Abstracte achtergrond
Betel kauwen is aangetoond dat vatbaar maken voor parodontale aandoeningen en orale kanker. Studies tonen aan dat mensen met tandvleesontsteking hebben meer kans om te testen positief voor Helicobacter pylori (H. pylori)
. Het is niet bekend of de laesies door betel quid en de resulterende chemische veranderingen predisponeren voor kolonisatie door H. pylori
. Verder is de rol van dit organisme in orale kanker is niet bekend. Ons doel was om de aanwezigheid van H. pylori
in orale laesies dertig orale kankerpatiënten te bepalen en om de aanwezigheid van IgG-antilichamen tegen H. pylori te bepalen
in orale kankerpatiënten die betelnootkauwers en niet betelnootkauwers, gezonde betelnootkauwers en gezonde niet-betelnootkauwers en de aanwezigheid van H
vergelijken. pylori
in deze vier groepen. Deze case-control studie werd uitgevoerd aan het Cancer Institute Maharagama en het Departement Microbiologie, Faculteit der Medische Wetenschappen, Universiteit van Sri Jayewardenepura.
Methods
Honderd zeventig drie onderwerpen, van wie er drieënvijftig waren patiënten met orale kanker aan de Cancer Institute Maharagama, zestig gezonde betelnootkauwers en zestig gezonde niet-betelnootkauwers van het Godsdienstige en Welzijn service Centre Maharagama werden getest op H. pylori
door serologie. Dertig orale biopten van mondkanker patiënten werden gekweekt onder Microaërofiele voorwaarde om H. pylori
isoleren.
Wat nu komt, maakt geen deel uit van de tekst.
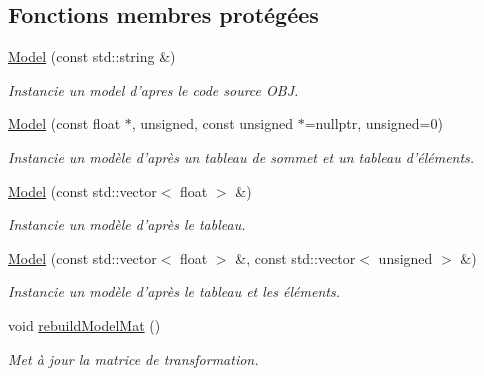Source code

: \subsection*{Fonctions membres protégées}
\begin{DoxyCompactItemize}
\item 
\hyperlink{classModel_a83f93ebbe04926f639fbedbf78a7c760}{Model} (const std\+::string \&)
\begin{DoxyCompactList}\small\item\em Instancie un model d'apres le code source O\+B\+J. \end{DoxyCompactList}\item 
\hyperlink{classModel_a15d7d92731e90feee6e2d68dca9cf8a1}{Model} (const float $\ast$, unsigned, const unsigned $\ast$=nullptr, unsigned=0)
\begin{DoxyCompactList}\small\item\em Instancie un modèle d'après un tableau de sommet et un tableau d'éléments. \end{DoxyCompactList}\item 
\hyperlink{classModel_a6401b781378ee497f3862139948b91d4}{Model} (const std\+::vector$<$ float $>$ \&)
\begin{DoxyCompactList}\small\item\em Instancie un modèle d'après le tableau. \end{DoxyCompactList}\item 
\hyperlink{classModel_a820453a93d6e36c9d79ef370650e0988}{Model} (const std\+::vector$<$ float $>$ \&, const std\+::vector$<$ unsigned $>$ \&)
\begin{DoxyCompactList}\small\item\em Instancie un modèle d'après le tableau et les éléments. \end{DoxyCompactList}\item 
void \hyperlink{classModel_a8b977a20040024b1f04c9badcc177391}{rebuild\+Model\+Mat} ()
\begin{DoxyCompactList}\small\item\em Met à jour la matrice de transformation. \end{DoxyCompactList}\end{DoxyCompactItemize}

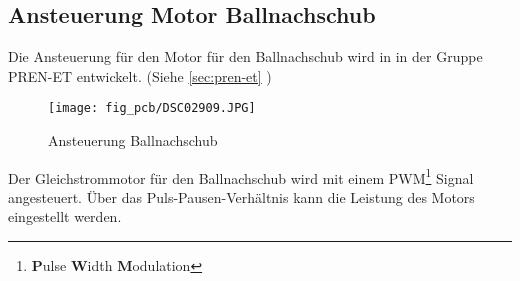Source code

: \subsection{Ansteuerung Motor Ballnachschub}
\label{sec:dc}
Die Ansteuerung für den Motor für den Ballnachschub wird in in der Gruppe 
PREN-ET entwickelt. (Siehe \ref{sec:pren-et} )
\begin{figure}[h!]
    \centering
    \texttt{[image: fig\_pcb/DSC02909.JPG]}
    \caption{Ansteuerung Ballnachschub}
    \label{fig:dc}
\end{figure}

\noindent
Der Gleichstrommotor für den Ballnachschub wird mit einem 
PWM\footnote{\textbf{P}ulse \textbf{W}idth \textbf{M}odulation} Signal 
angesteuert. Über das Puls-Pausen-Verhältnis kann die Leistung des Motors 
eingestellt werden. 

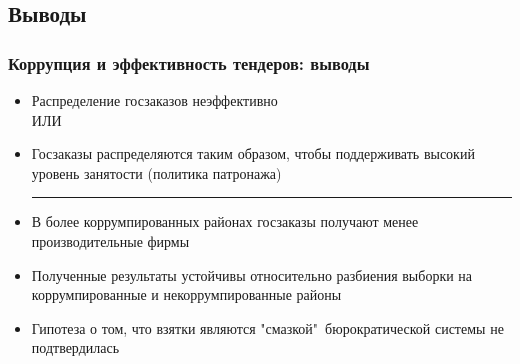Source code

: \subsection{Выводы}
\begin{frame}
\frametitle{Коррупция и эффективность тендеров: выводы}
	\begin{itemize}
		\item Распределение госзаказов неэффективно
		\\ИЛИ
		\item Госзаказы распределяются таким образом, чтобы поддерживать высокий уровень занятости (политика патронажа)
		\medskip\hrule\medskip
		\item В более коррумпированных районах госзаказы получают менее производительные фирмы
		\item Полученные результаты устойчивы относительно разбиения выборки на коррумпированные и некоррумпированные районы
		\item Гипотеза о том, что взятки являются "смазкой"\ бюрократической системы не подтвердилась
	\end{itemize}
\end{frame}

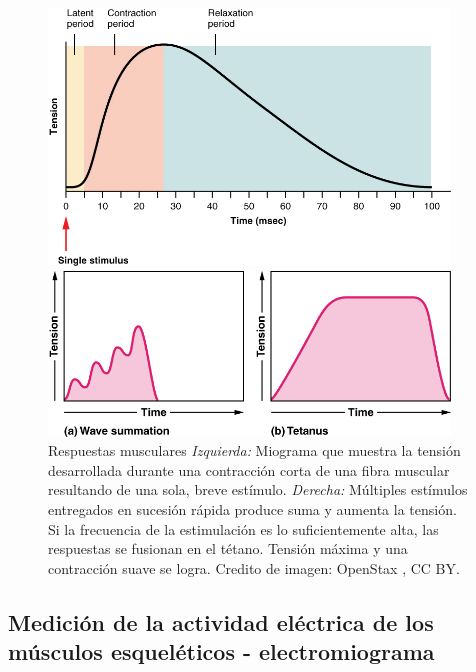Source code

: \documentclass[12pt]{article}
\begin{document}
\begin{figure}[h!]
\begin{minipage}{0.45\textwidth}
\centering
\includegraphics[width=0.95\textwidth]{figures/myogram.jpg}
\end{minipage}%
\begin{minipage}{0.55\textwidth}
\centering
\includegraphics[width=0.95\textwidth]{figures/summation.jpg}
\end{minipage}
\caption{Respuestas musculares \textit {Izquierda:} Miograma que
  muestra la tensión desarrollada durante una contracción corta de una
  fibra muscular resultando de una sola, breve
  estímulo. \textit{Derecha:} Múltiples estímulos entregados en
  sucesión rápida produce suma y aumenta la tensión. Si la frecuencia
  de la estimulación es lo suficientemente alta, las respuestas se
  fusionan en el tétano. Tensión máxima y una contracción suave se
  logra. Credito de imagen: OpenStax \cite{openStax2016nervous}, CC
  BY.}
\label{fig:twitch}
\end{figure}

\subsection*{Medición de la actividad eléctrica de los músculos esqueléticos - electromiograma}
\end{document}
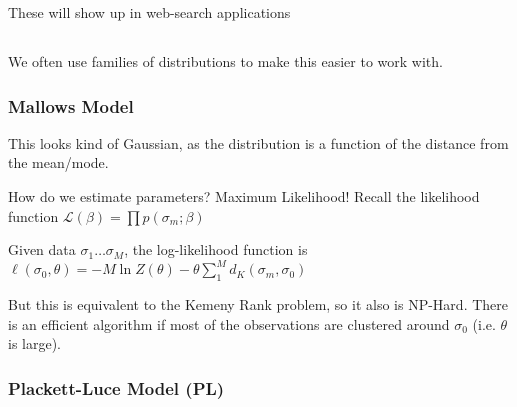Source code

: \documentclass[twoside]{article}
\begin{document}


These will show up in web-search applications


\subsection*{}


We often use families of distributions to make this easier to work with.

\subsubsection*{Mallows Model}



This looks kind of Gaussian, as the distribution is a function of the distance from the mean/mode.

How do we estimate parameters? Maximum Likelihood!  Recall the likelihood function $\mathcal{L}(\beta) = \prod p(\sigma_m;\beta)$

Given data $\sigma_1 \dots \sigma_M$, the log-likelihood function is $\ell(\sigma_0,\theta) = -M\ln{Z(\theta)} - \theta \sum\limits_1^M d_K(\sigma_m,\sigma_0)$

But this is equivalent to the Kemeny Rank problem, so it also is NP-Hard.  There is an efficient algorithm if most of the observations are clustered around $\sigma_0$ (i.e. $\theta$ is large).

\subsubsection*{Plackett-Luce Model (PL)}
\end{document}
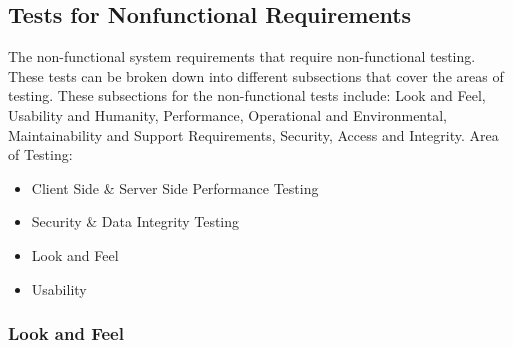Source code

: \documentclass[12pt, titlepage]{article}
\begin{document}
\subsection{Tests for Nonfunctional Requirements}
\label{s5.2}



The non-functional system requirements that require non-functional testing. These tests can be broken down into different subsections that cover the areas of testing. These subsections for the non-functional tests include: Look and Feel, Usability and Humanity, Performance, Operational and Environmental, Maintainability and Support Requirements, Security, Access and Integrity.
Area of Testing:
\begin{itemize}
    \item Client Side \& Server Side Performance Testing
    \item Security \& Data Integrity Testing
    \item Look and Feel 
    \item Usability
\end{itemize}


\subsubsection{Look and Feel}
\end{document}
De statistiek gebruikt was Chi-kwadraat test.
Resultaten
van de vijftig-drie mondelinge kankerpatiënten, vierenveertig waren betelnootkauwers. Onder de 53 mondelinge kankerpatiënten onderzocht, tien vierenveertig (10/44 = 22,7%) van de patiënten die zijn betelnootkauwers en vier van de negen (4/9 = 44,4%) van de patiënten die niet-betelnootkauwers werden positief gedetecteerd voor IgG antilichaam tegen H. pylori
. In de gezonde groep (betelnoten kauwers en niet betelnootkauwers) tien (16,7%) van de gezonde betelnootkauwers testte positief voor H. pylori
door serologie. Geen van de gezonde, niet-betelnootkauwers positief getest op H. pylori
Veertien [26,4%] van orale kankerpatiënten positief getest op H. pylori
door serologie, waarvan er twee de cultuur positief waren ook (alleen dertig monsters werden gekweekt). De aanwezigheid van H. pylori
in betelnootkauwers (met of zonder kanker) in vergelijking met niet-betelnootkauwers was statistisch significant. (Chi-kwadraat test p & lt; 0,05) Het gebruik van tabak en areca noot in betelnootkauwers significant was met de aanwezigheid van H. pylori
(p & lt; 0,05).
Conclusie
Er is een aanzienlijke hoger aandeel H. pylori
in betelnootkauwers vergelijking met niet-betelnootkauwers maar niet tussen orale kankerpatiënten vergeleken met patiënten zonder mondkanker. Vandaar Betel kauwen vatbaar maken voor kolonisatie met H. pylori
in het spijsverteringskanaal door middel van het slikken van de quid of tijdens betelnoten kauwen
Electronic aanvullend materiaal
De online versie van dit artikel (doi:.. 10 1186 /1472-6831-9-23) bevat aanvullend materiaal, dat beschikbaar is voor geautoriseerde gebruikers is. achtergrond
Helicobacter pylori
is een micro-aerofiele bacterie vooral gevonden in de maag [1]. Infectie met dit organisme is wijdverspreid, zoals Sri Lanka [2-4] en epidemiologische studies hebben duidelijk een belangrijke etiologische rol van H. pylori
voor maagzweren, gastrische MALT [mucosa geassocieerde lymfoïde weefsels] lymfoom en distale maag aangetoond kanker [5, 6]. Een aantal virulentie kenmerken geïdentificeerd die kunnen worden gekoppeld aan de ontwikkeling van zweren en kanker in de maag. Het organisme heeft een urease-enzym dat de lokale concentratie van ammoniumionen (a cytotoxine) toeneemt; het produceert een vacuolating cytotoxine (VacA), wat leidt tot apoptose en necrose; injecteert een eiwit (cagA) in gastheercellen, die intracellulaire signalering gebeurtenissen beïnvloedt. Het netto resultaat van deze en andere kenmerken virulentie de ontwikkeling van maagzweren en veranderde celcyclus gebeurtenissen die betrokken zijn bij de ontwikkeling van maagkanker [7].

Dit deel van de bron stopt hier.